Di zaman ketika cinta bisa di-swipe ke kiri atau kanan, hubungan terasa seperti algoritma: cepat, instan, tapi sering macet di tengah jalan.
Foto bisa bikin orang jatuh hati, tapi percakapan satu menit kemudian bisa bikin ilfeel.
Maka, izinkan saya memberi saran yang agak nyeleneh tapi sebenarnya serius:
kalau mau cari jodoh, carilah di antara para kompasianer.
Ya, para penulis di Kompasiana itu mungkin tidak semuanya good-looking, tapi mereka punya sesuatu yang lebih langka dari wajah cantik atau tampan, yaitu pikiran yang hidup, empati yang nyata, dan hati yang tahu bagaimana merangkai makna.
Reflektif, Bukan Reaktif
Kompasianer terbiasa berpikir sebelum menulis. Artinya, mereka juga cenderung berpikir sebelum bertindak.

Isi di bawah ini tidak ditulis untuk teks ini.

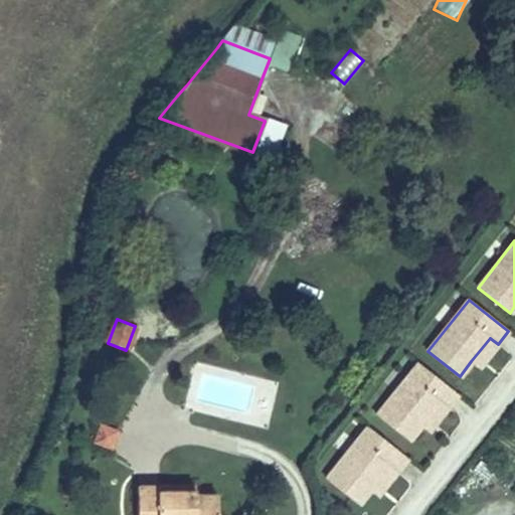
[(479,368),(498,344),(490,338),(471,361),(479,368)]
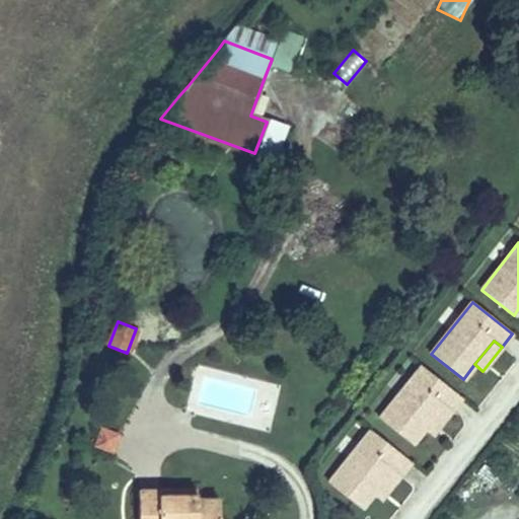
[(450,412),(461,397),(421,366),(379,419),(412,444),(424,429),(442,404),(450,412)]
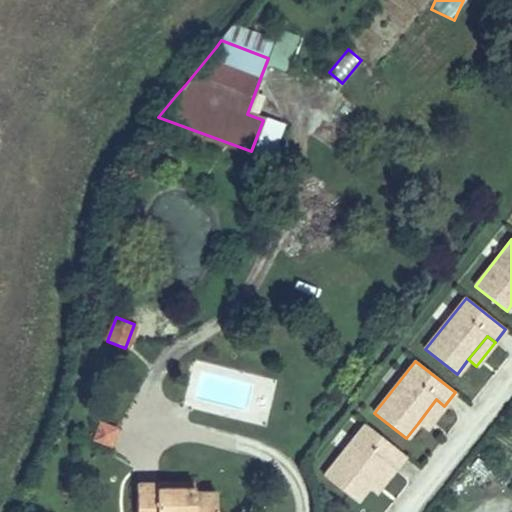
[(426,429),(444,406),(436,399),(418,423),(426,429)]
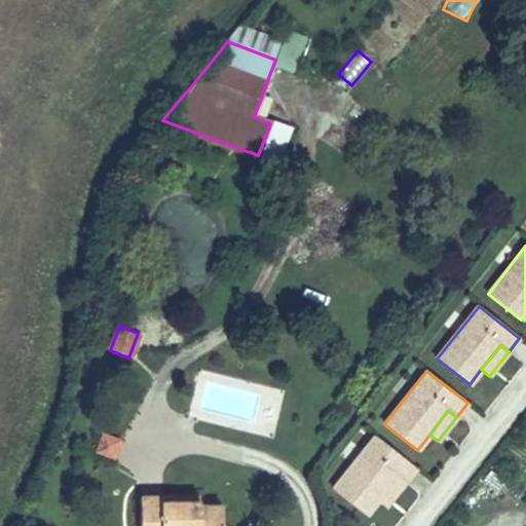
[(113,457),(119,441),(104,436),(98,451),(113,457)]
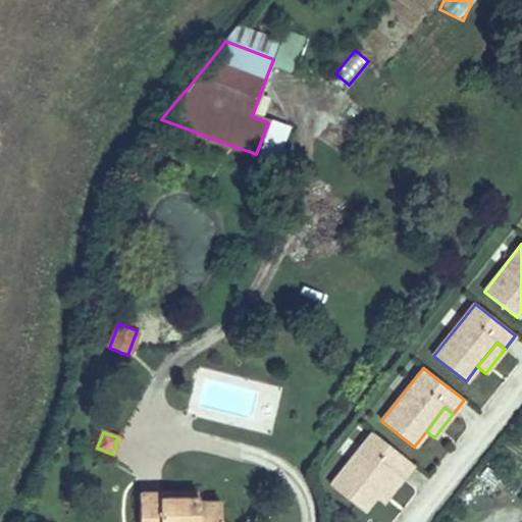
[(363,511),(375,496),(374,496),(394,472),(402,478),(413,464),(372,432),(330,485),(363,511)]
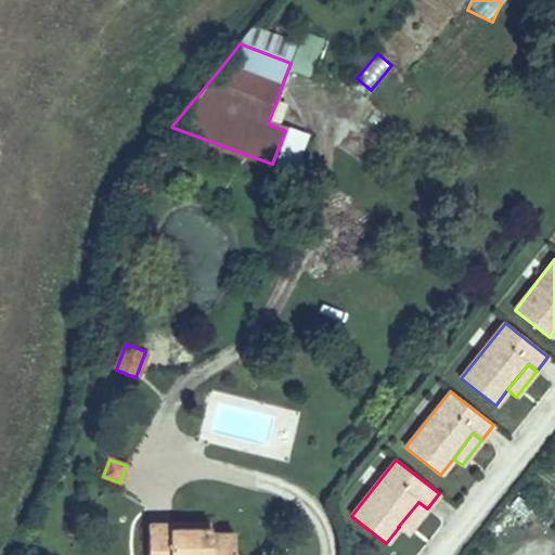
[(407,534),(427,508),(418,502),(398,527),(399,527),(407,534)]
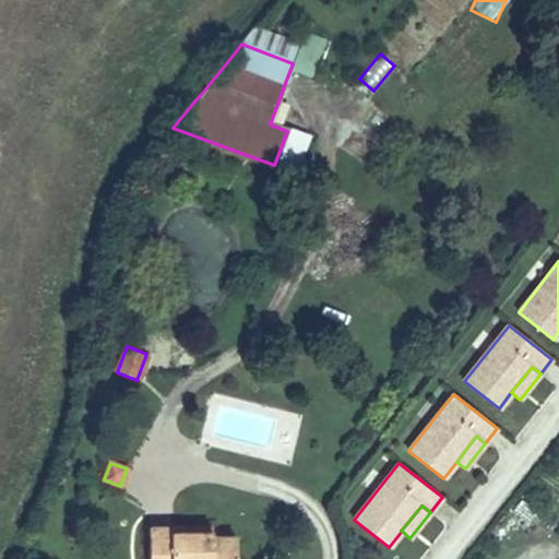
[(150,558),(236,558),(236,538),(212,538),(211,527),(149,528),(150,558)]
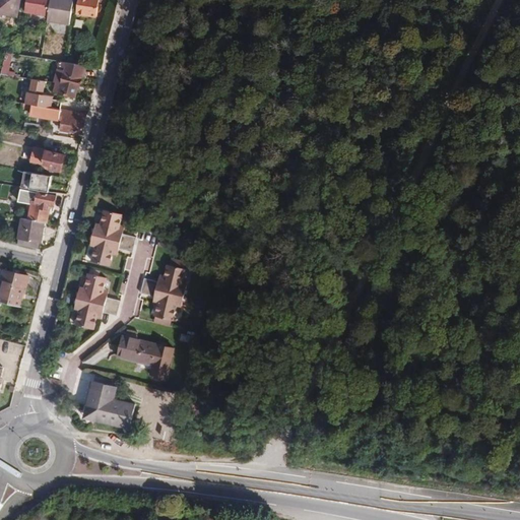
[(0,0),(0,12),(18,15),(20,0),(0,0)]
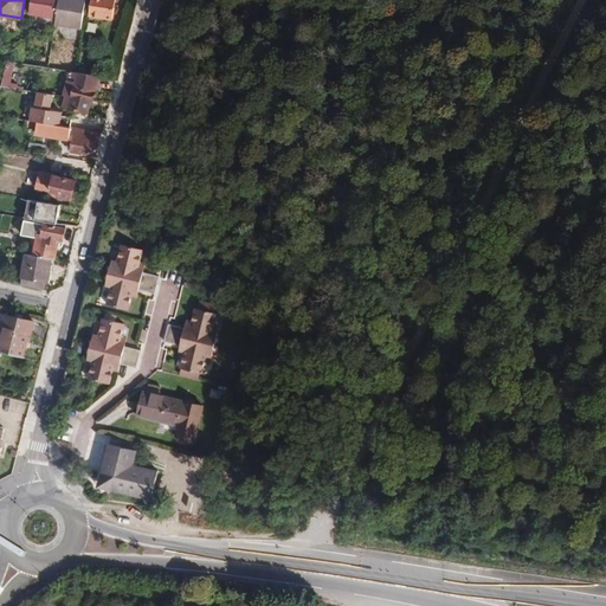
[(31,0),(30,13),(56,18),(59,0),(31,0)]
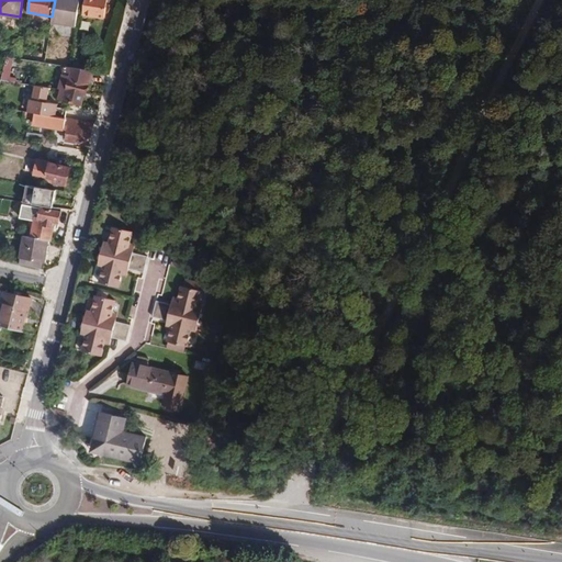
[(55,0),(52,17),(52,21),(76,26),(79,0),(55,0)]
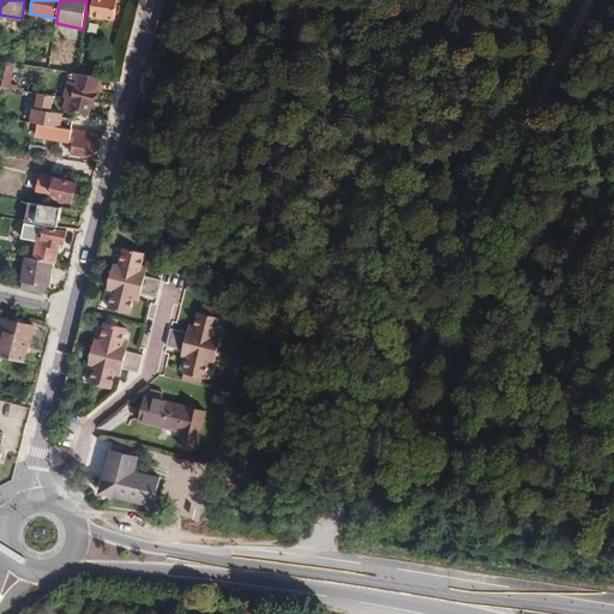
[(114,19),(116,0),(94,0),(91,16),(114,19)]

Mereka tahu cara memilih kata, menempatkan tanda baca, dan menyusun makna. Dan siapa tahu, kemampuan itu juga berlaku dalam hubungan: tahu kapan harus berhenti, kapan melanjutkan, dan kapan menulis ulang.
Pasangan yang reflektif bukan cuma pendengar yang baik, tapi juga pengingat yang lembut, seperti kalimat yang disunting dengan hati-hati.
Pandai Mengungkapkan Diri
Dalam dunia penuh kode dan pesan singkat, kompasianer unggul satu langkah: mereka tahu cara mengungkapkan isi hati dengan kalimat utuh.
Mereka terbiasa menyampaikan pikiran dengan jelas tanpa harus meninggikan suara.
Mereka menulis bukan untuk pamer, tapi untuk memahami.
Dan jujur saja, lebih baik punya pasangan yang menulis artikel reflektif ketimbang yang cuma kirim chat "terserah."